Naam:
Moeritherium (Grieks voor "Lake Moeris beest"); uitgesproken als MEH-ree-THEE-ree-um
Habitat:
Moerassen van Noord-Afrika
Historisch tijdperk:
Laat Eoceen (37-35 miljoen jaar geleden)
Grootte en gewicht:
Ongeveer acht voet lang en een paar honderd pond
Eetpatroon:
Planten
Onderscheidende kenmerken:
Kleine maat; lange, flexibele bovenlip en neus
Het is vaak het geval in de evolutie dat enorme beesten afstammen van nederige voorouders. Hoewel Moeritherium niet direct voorouderlijk was voor moderne olifanten (het besloeg een zijtak die tientallen miljoenen jaren geleden uitstierf), had dit varken ter grootte van een varken voldoende olifantachtige eigenschappen om het stevig in het dikhuidskamp te plaatsen. De lange, flexibele bovenlip en snuit van Moeritherium wijzen naar de evolutionaire oorsprong van de slurf van de olifant, op dezelfde manier als zijn lange voorste snijtanden als voorouderlijk voor slagtanden kunnen worden beschouwd. De overeenkomsten eindigen hier echter: als een klein nijlpaard bracht Moeritherium waarschijnlijk zijn tijd half ondergedompeld in moerassen door zachte, semi-aquatische vegetatie te eten. (Trouwens, een van de meest nabije tijdgenoten van Moeritherium was een andere prehistorische olifant van het late Eoceen, Phiomia.)

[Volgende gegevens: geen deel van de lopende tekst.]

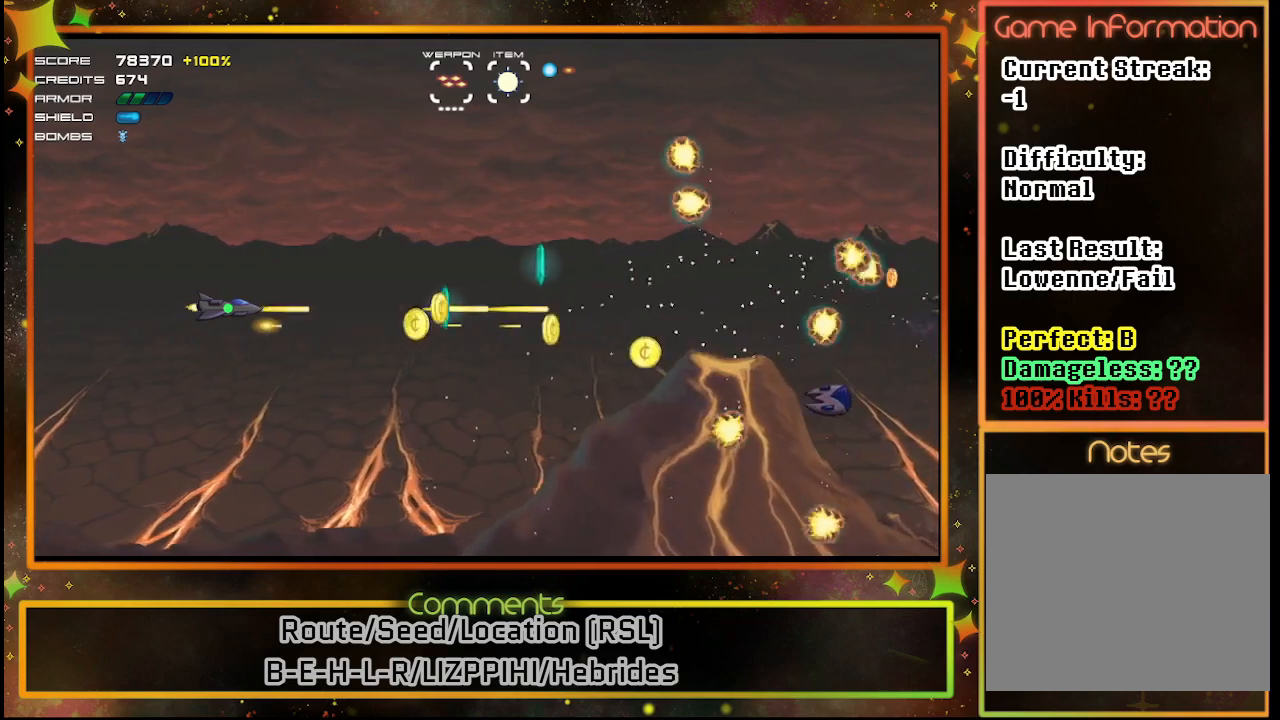
{"buttons": ["SQUARE"], "left_stick": "center", "events": [[117, "DPAD_DOWN", "down"], [417, "DPAD_DOWN", "up"]]}
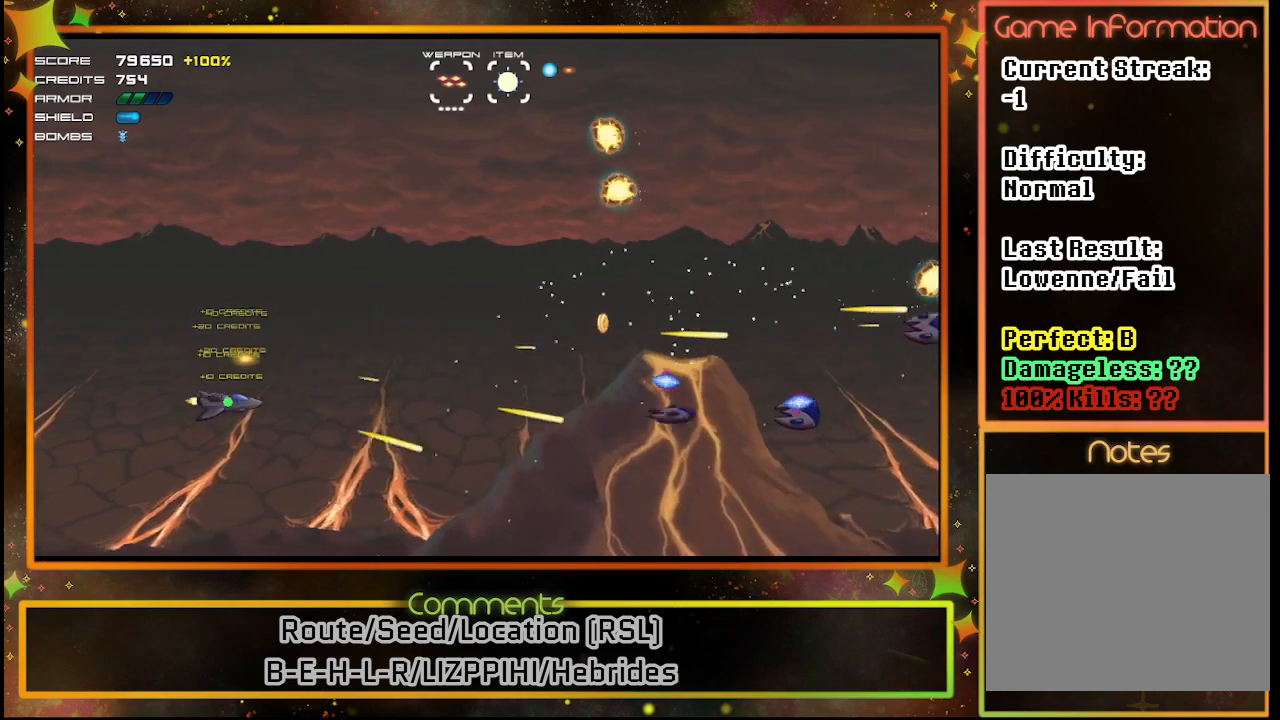
{"buttons": ["SQUARE", "DPAD_LEFT"], "left_stick": "center", "events": [[300, "DPAD_UP", "down"], [433, "DPAD_UP", "up"], [450, "DPAD_LEFT", "down"]]}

Het type fossiel van Moeritherium werd in 1901 ontdekt in Egypte, nabij Lake Moeris (vandaar de naam van dit megafauna-zoogdier, het "Lake Moeris-beest", verschillende andere exemplaren die de komende jaren aan het licht komen. Er zijn vijf genoemde soorten: M. lyonsi (de soortsoort); M. gracile, M. trigodon en M. andrewsi (allemaal ontdekt binnen een paar jaar van M. lyonsi); en een relatieve laatkomer, M. chehbeurameuri, die werd genoemd in 2006.